藤沢周平原作『隠し剣・鬼の爪』が山田洋次によって映画化されたので初日の1回目を幕張シネプレックスで見ました。

藤沢周平原作、山田洋次脚本・監督の第1作『たそがれ清兵衛』も同時代背景の物語でしたので二つの作品を比べながら見てしまいます。

 

江戸幕藩体制が終わりを告げようとするころの東北・海坂藩の下級武士の身の上に起こる出来事を大自然のゆったりとした背景の中で淡々と描いていきます。

  かつて竜虎と言われた青年剣士がお家騒動に巻き込まれていく過程で藩命によって戦わなくてはならない主人公・片桐宗蔵のやむにやまれぬ心の葛藤が描き出されます。その中で常に自分の心に忠実に、相手に対しては誠実に対応していく主人公の姿が見ているものの心を打ちます。

 

『隠し剣・鬼の爪』という作品を読んでいなかったので「鬼の爪」という剣がどのようなものか興味を持ちながら見ていました。

鬼の爪が何かを見たのは、藩命による親友との戦いの時ではなく、戦いの報告のために料亭で祝杯を挙げている家老のところに赴き、報告のやりとりの中であまりにも人間として品性のない家老にたいして怒りがこみあげ、鬼の爪を使う決心をし、城中で密かにチャンスを伺い、ついにその秘剣を使います。小柄を使う剣法になるほどなぁと納得がいきました。

 

身分制度が残っているなかにあって永瀬正敏演じる主人公と松たかこ演じる女中・きえの心の触れあいが見ている者を暖かい気持ちにさせてくれます。

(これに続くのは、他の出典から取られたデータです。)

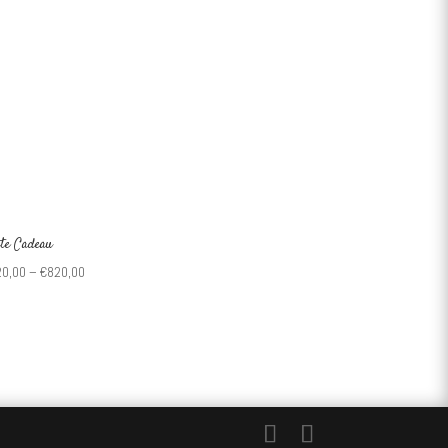
te Cadeau
20,00
–
€
820,00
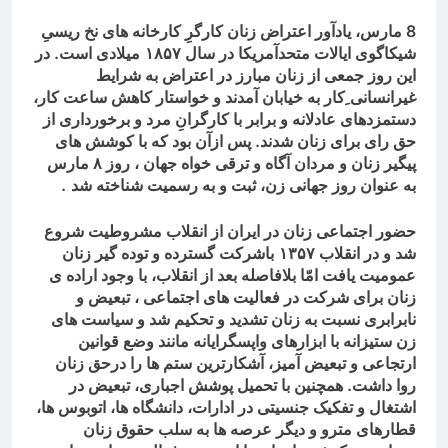
8
مارس، یادآور اعتراض زنان کارگرِ کارخانه های نخ ریسیِ
شیکاگوی ایالات متحدآمریکا در سال
۵۷
٨
۱
میلادی است. در
این روز جمعی از زنان مبارز در اعتراض به شرایط
غیرانسانی ِکار به خیابان آمدند و خواستار کاهش ساعت کار،
دستمزدهای عادلانه و برابر با کارگرانِ مرد و برخورداری از
حق رای برای زنان شدند. پس ازآن بود که با کوشش های
پیگیر زنان و مردان آگاه و ترقی خواه جهان ، روز ٨ مارس
به عنوان روز جهانی زن، ثبت و به رسمیت شناخته شد
.
حضور اجتماعی زنان در ایران از انقلاب مشروطیت شروع
شد و در انقلاب
۵۷
٣
۱
باشرکت گسترده و توده گیر زنان
عمومیت یافت امّا بلافاصله بعد از انقلاب، با وجود اراده ی
زنان برای شرکت در فعالیت های اجتماعی ، تبعیض و
نابرابری نسبت به زنان تشدید و تحکیم شد و سیاست های
زن ستیزانه با ابزارهای واپسگرایانه مانند وضع قوانین
ارتجاعی و تبعیض آمیز، آشکارترین ستم ها را درحق زنان
روا داشت. همچنین با تحمیل پوشش اجباری، تبعیض در
اشتغال و تفکیک جنسیتی در ادارات، دانشگاه ها، اتوبوس ها،
قطارهای مترو و دیگر عرصه ها به سلب حقوق زنان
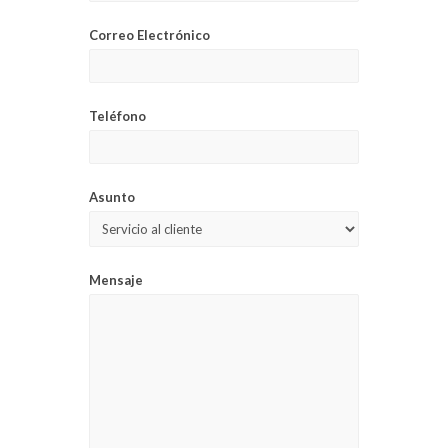
Correo Electrónico
Teléfono
Asunto
Mensaje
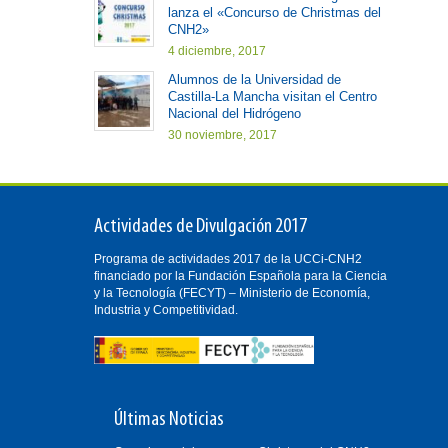
lanza el «Concurso de Christmas del
CNH2»
4 diciembre, 2017
Alumnos de la Universidad de
Castilla-La Mancha visitan el Centro
Nacional del Hidrógeno
30 noviembre, 2017
Actividades de Divulgación 2017
Programa de actividades 2017 de la UCCi-CNH2
financiado por la Fundación Española para la Ciencia
y la Tecnología (FECYT) – Ministerio de Economía,
Industria y Competitividad.
Últimas Noticias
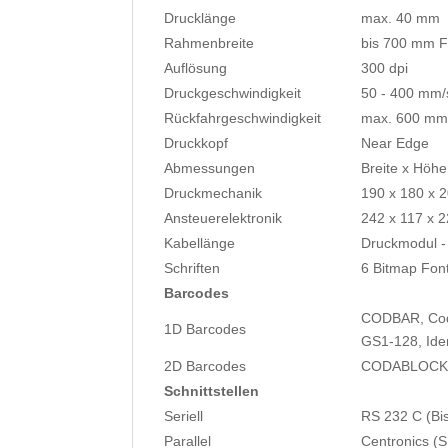
Drucklänge
max. 40 mm
Rahmenbreite
bis 700 mm Fo
Auflösung
300 dpi
Druckgeschwindigkeit
50 - 400 mm/
Rückfahrgeschwindigkeit
max. 600 mm
Druckkopf
Near Edge
Abmessungen
Breite x Höhe
Druckmechanik
190 x 180 x 
Ansteuerelektronik
242 x 117 x 
Kabellänge
Druckmodul -
Schriften
6 Bitmap Font
Barcodes
CODBAR, Code
1D Barcodes
GS1-128, Ide
2D Barcodes
CODABLOCK, 
Schnittstellen
Seriell
RS 232 C (Bi
Parallel
Centronics (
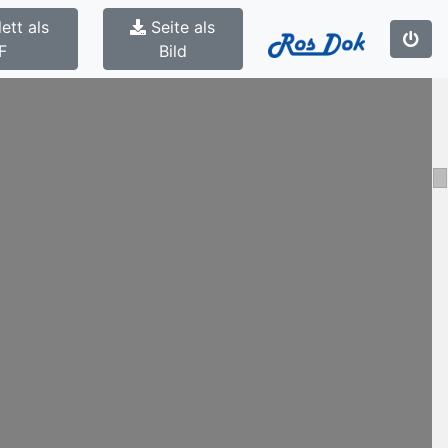
ett als
Seite als
F
Bild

  商家に嫁に行った、きえが酷い仕打ちのなかで病気で臥せっていることを知った主人公はきえを商家から奪い取って帰り、大事に身体の回復に努めさせ、きえの身体が元通りに回復すると、主人公は好きな気持ちを抑えながらきえに「実家に帰れ」と命令する。きえは涙を頬に伝わらせながら「だんなはんの命令ですか。命令ならばお受けいたします」と寂しく去っていくシーンには思わず心が締め付けられます。

 

それに対して最後の場面で武士の命のやりとりが嫌になり、武士を捨て町人になり蝦夷地に渡るためにきえのところにやってきて一緒に蝦夷に行って欲しいと頼むシーンも心が締め付けられます。

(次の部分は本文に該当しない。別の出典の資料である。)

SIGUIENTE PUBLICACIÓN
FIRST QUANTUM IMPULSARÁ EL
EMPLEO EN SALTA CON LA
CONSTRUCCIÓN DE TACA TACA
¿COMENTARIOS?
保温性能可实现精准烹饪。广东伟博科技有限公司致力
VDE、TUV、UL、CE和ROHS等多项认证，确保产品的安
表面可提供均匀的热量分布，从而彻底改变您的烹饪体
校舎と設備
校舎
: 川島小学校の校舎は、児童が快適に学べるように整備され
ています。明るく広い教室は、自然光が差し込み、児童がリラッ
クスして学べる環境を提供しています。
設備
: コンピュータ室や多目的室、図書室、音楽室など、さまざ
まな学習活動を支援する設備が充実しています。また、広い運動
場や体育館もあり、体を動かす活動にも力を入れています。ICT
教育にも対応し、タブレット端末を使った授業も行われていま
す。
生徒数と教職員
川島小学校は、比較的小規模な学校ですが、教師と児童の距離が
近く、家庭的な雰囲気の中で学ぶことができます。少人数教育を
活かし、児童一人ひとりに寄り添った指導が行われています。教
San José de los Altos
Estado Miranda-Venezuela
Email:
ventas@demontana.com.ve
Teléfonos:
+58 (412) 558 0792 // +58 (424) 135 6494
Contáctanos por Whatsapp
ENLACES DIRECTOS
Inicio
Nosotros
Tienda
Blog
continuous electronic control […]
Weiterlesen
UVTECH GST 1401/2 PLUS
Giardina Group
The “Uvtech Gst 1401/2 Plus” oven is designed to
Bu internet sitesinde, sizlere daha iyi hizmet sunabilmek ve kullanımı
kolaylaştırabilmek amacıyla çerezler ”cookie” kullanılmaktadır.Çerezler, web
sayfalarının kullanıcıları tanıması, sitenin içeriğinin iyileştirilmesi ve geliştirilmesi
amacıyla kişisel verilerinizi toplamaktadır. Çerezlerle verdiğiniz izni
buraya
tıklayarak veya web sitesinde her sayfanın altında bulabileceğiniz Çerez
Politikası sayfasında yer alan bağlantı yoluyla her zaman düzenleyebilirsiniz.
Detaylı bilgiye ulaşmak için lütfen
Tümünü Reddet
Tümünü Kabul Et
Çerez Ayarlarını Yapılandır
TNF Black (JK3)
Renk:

  「一目見た最初の時からきえが好きだった。ずっと好きだった。一緒に蝦夷に行って欲しい」

という主人公にきえは暫く考えて「だんなはんの命令ですか。命令ならばお受けいたします」と笑顔で応えるシーンは前のシーンとダブリながらも映画を見終わった後のよかったなぁという印象につながりました。また白く覆われた雄大な月山の山なみも見事でした。

 

月山

月山:山形県教育委員会撮影

 

私が読んだ初めての藤沢周平作品は『蝉しぐれ』でした。

舞台は同じ海坂藩です。綺麗な東北地方の自然が描き出される中で主人公・牧文四郎と幼友達・小柳ふくの成長、お世継ぎにまつわるお家騒動を通して誠実に生きる人間が描かれています。『蝉しぐれ』は市川染五郎、木村桂乃で映画化が進んでおり、既にクランクアップしており来年秋に上映される予定とのことです。